SOURCE RECORDS below:

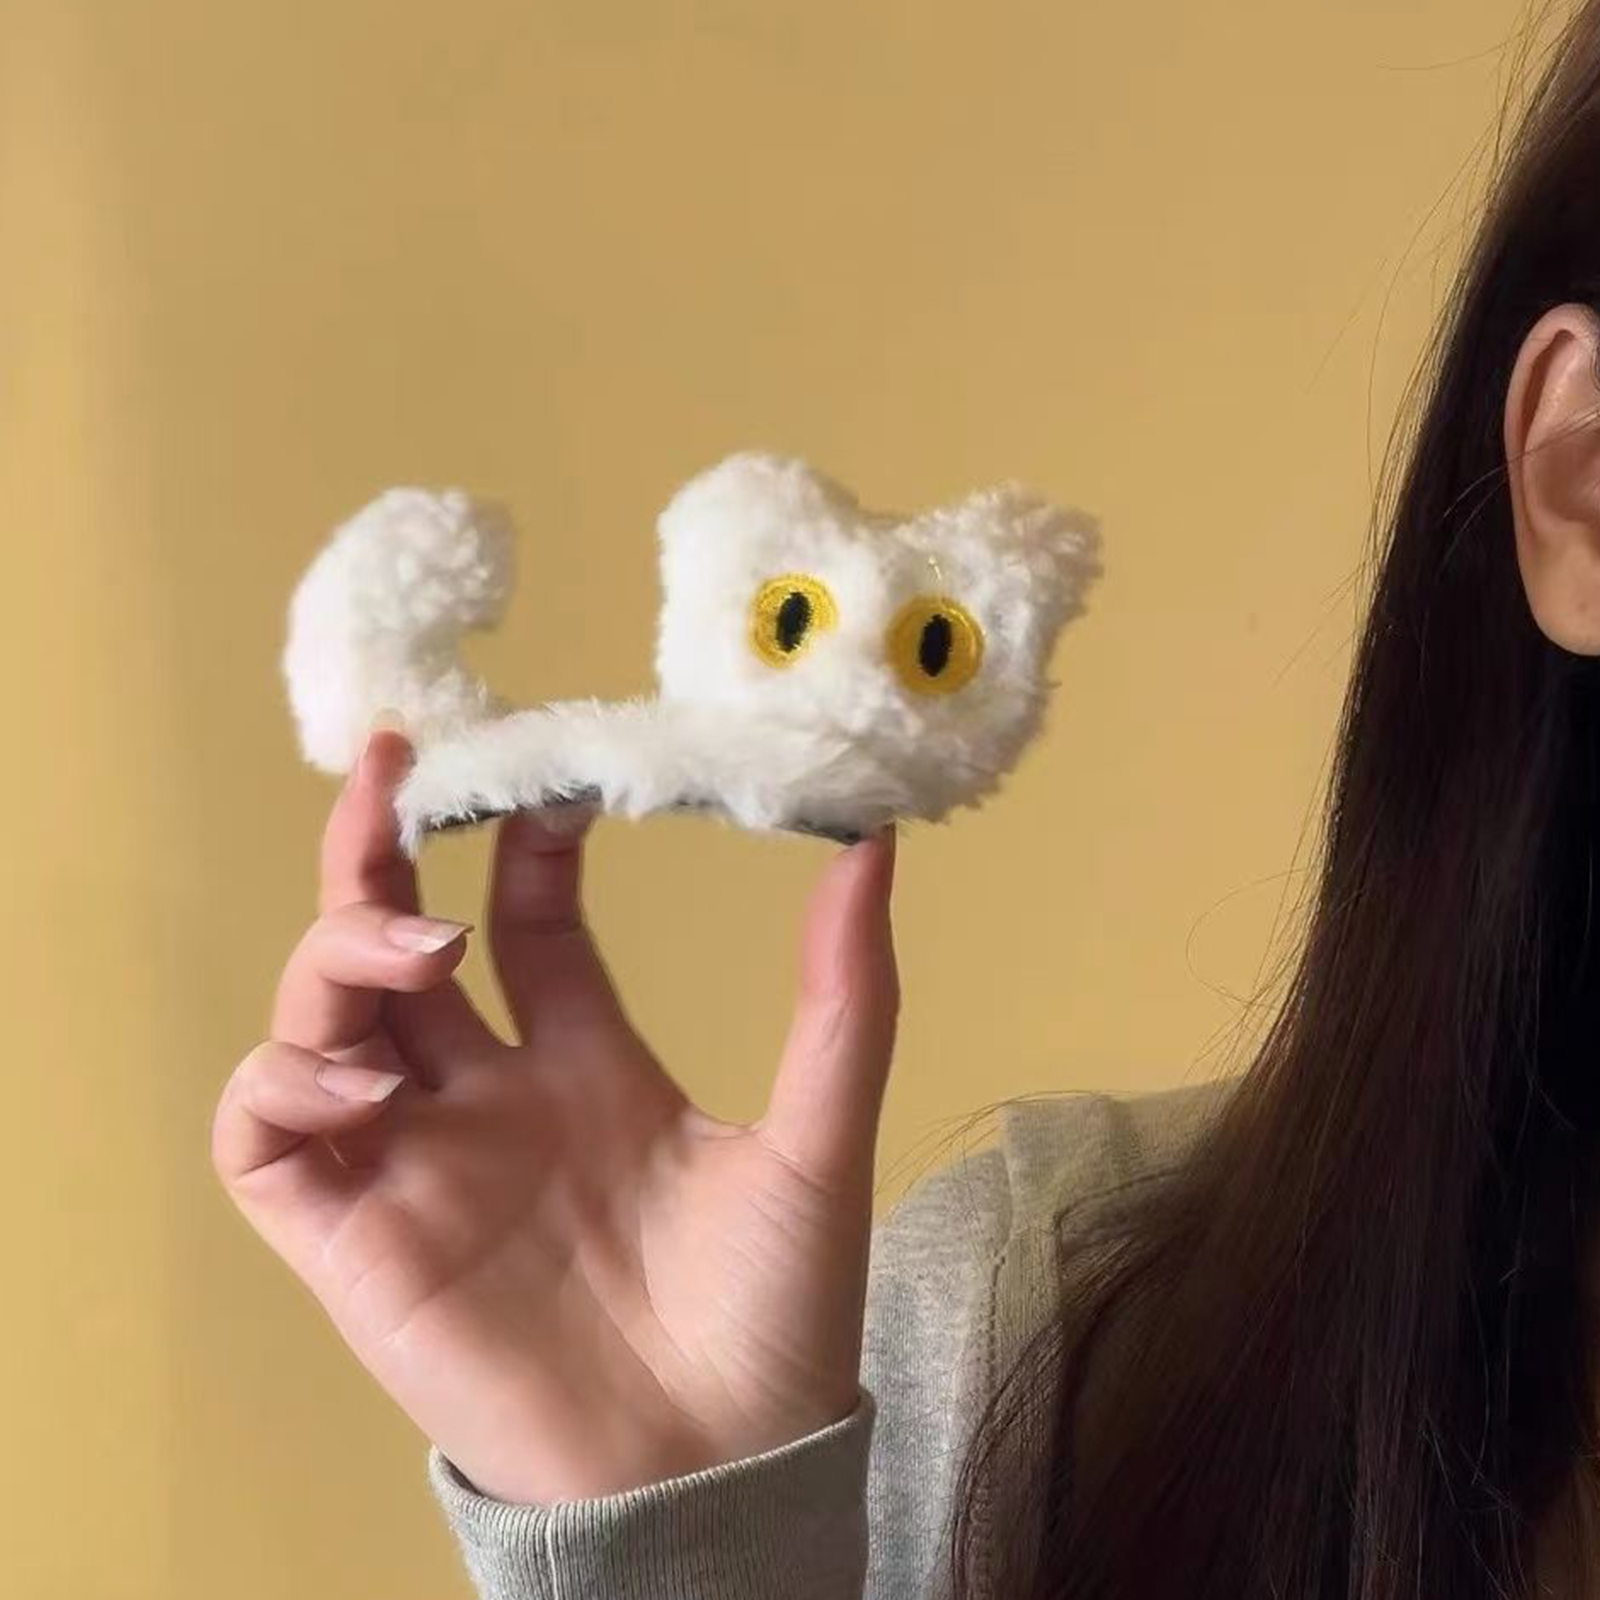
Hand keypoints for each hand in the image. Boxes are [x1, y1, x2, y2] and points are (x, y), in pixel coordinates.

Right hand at [212, 730, 898, 1503]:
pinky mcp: (353, 1239)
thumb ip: (843, 998)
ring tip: (423, 951)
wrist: (715, 1473)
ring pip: (316, 1016)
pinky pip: (260, 1137)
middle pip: (394, 941)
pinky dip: (283, 1083)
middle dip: (378, 848)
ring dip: (339, 954)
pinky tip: (368, 1080)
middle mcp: (488, 1096)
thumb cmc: (771, 1317)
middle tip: (395, 763)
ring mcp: (413, 1161)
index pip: (528, 919)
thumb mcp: (818, 1138)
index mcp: (585, 1062)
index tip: (550, 770)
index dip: (524, 837)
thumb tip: (875, 840)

End of SOURCE RECORDS.

Return the material above exactly; the images stay out.

→ **ANSWER BOX**:
Hand keypoints for each hand in the image. Boxes are [x1, y1, x2, y2] and points are (x, y), in pixel coordinates.

Right hand at [212, 730, 898, 1503]:
pinky mcp: (353, 1239)
thumb ip: (843, 998)
ring tip: (423, 951)
wrist: (715, 1473)
ring pip: (316, 1016)
pinky pip: (260, 1137)
middle pip: (394, 941)
pinky dip: (283, 1083)
middle dip: (378, 848)
ring dip: (339, 954)
pinky tip: (368, 1080)
middle mcp: (488, 1096)
thumb cmc: (771, 1317)
middle tip: (395, 763)
ring mcp: (413, 1161)
index pip: (528, 919)
thumb mcp: (818, 1138)
index mcp: (585, 1062)
index tip: (550, 770)
index dip: (524, 837)
thumb tip: (875, 840)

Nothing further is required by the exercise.